DATA FOR THIS EXERCISE:
§

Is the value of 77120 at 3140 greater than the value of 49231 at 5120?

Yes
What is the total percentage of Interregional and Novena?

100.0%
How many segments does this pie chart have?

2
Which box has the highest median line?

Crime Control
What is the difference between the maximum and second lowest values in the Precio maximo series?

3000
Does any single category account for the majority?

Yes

§

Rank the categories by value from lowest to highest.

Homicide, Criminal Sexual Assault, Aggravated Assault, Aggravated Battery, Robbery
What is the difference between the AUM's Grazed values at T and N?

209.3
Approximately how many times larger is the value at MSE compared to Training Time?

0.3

§

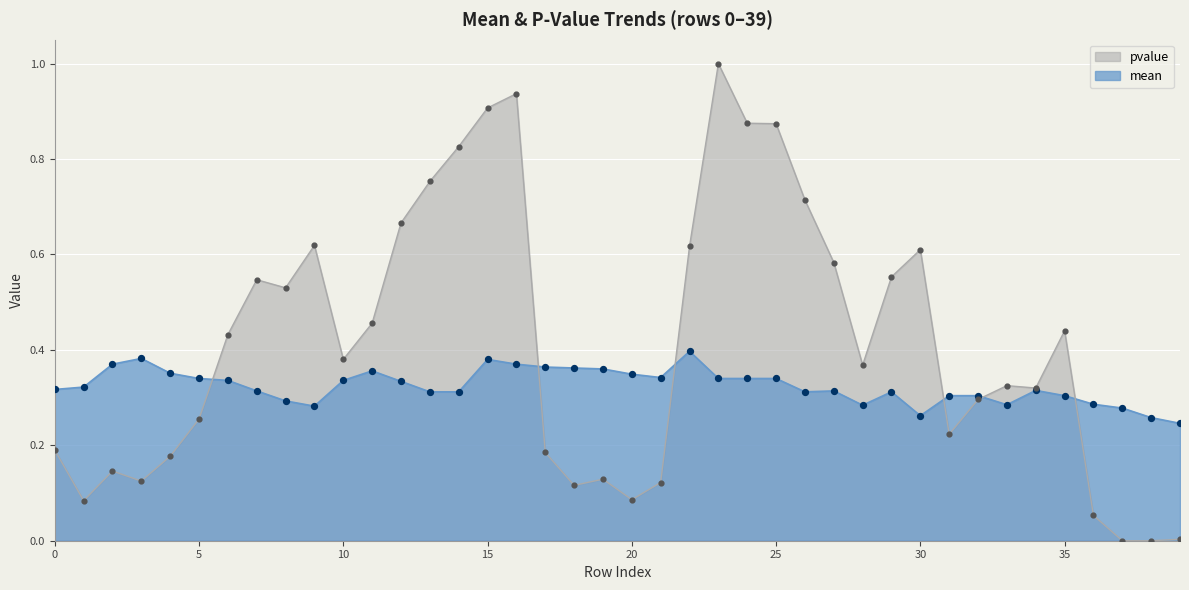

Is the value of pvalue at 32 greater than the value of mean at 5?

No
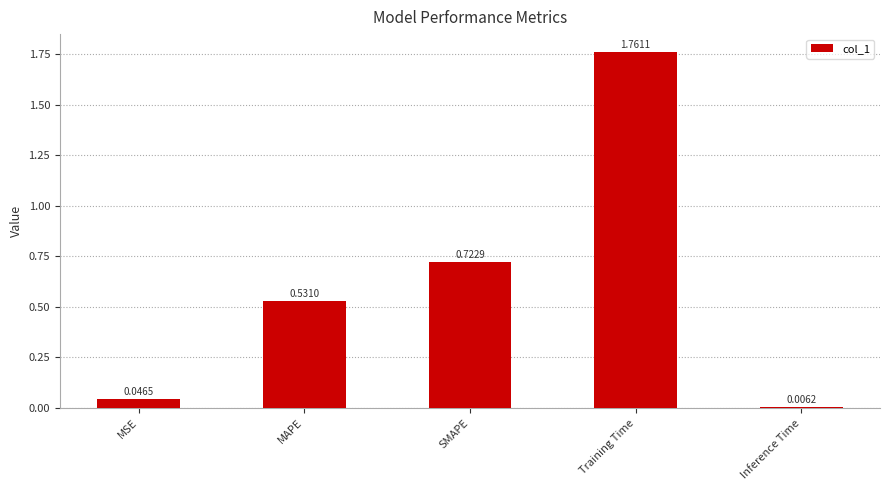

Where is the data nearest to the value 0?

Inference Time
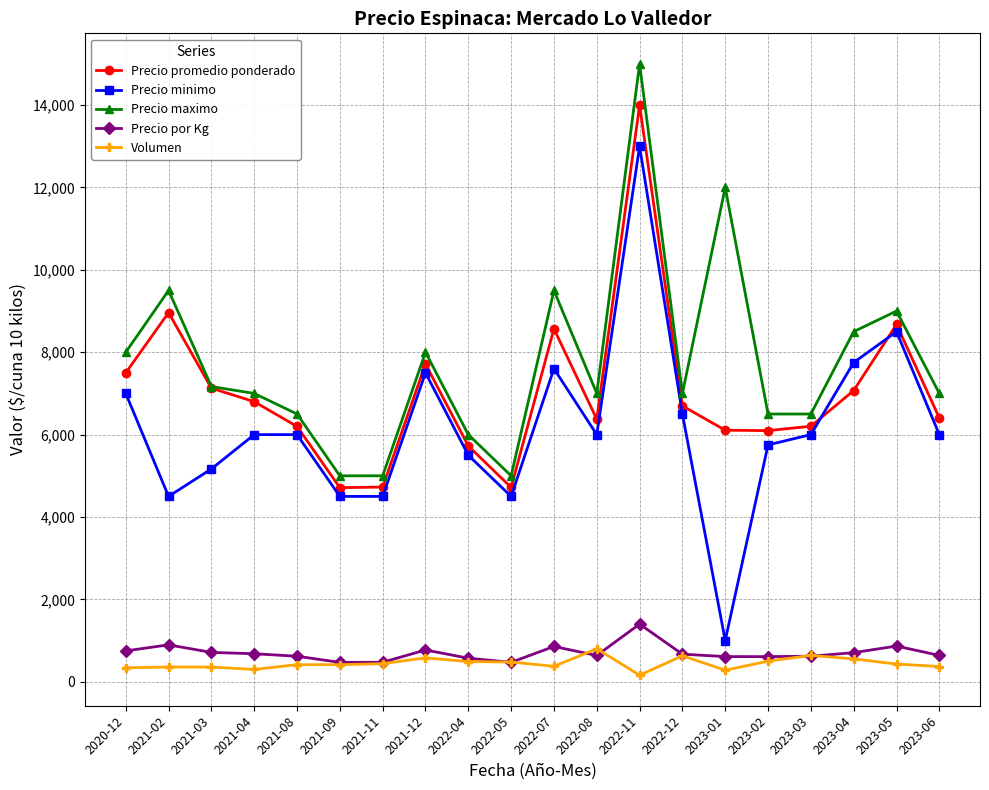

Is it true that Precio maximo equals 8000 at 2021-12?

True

§

TASK OBJECTIVE:
State how many of the lines above contain the string "Precio". Give only the number.

PROBLEM SOLUTION:
2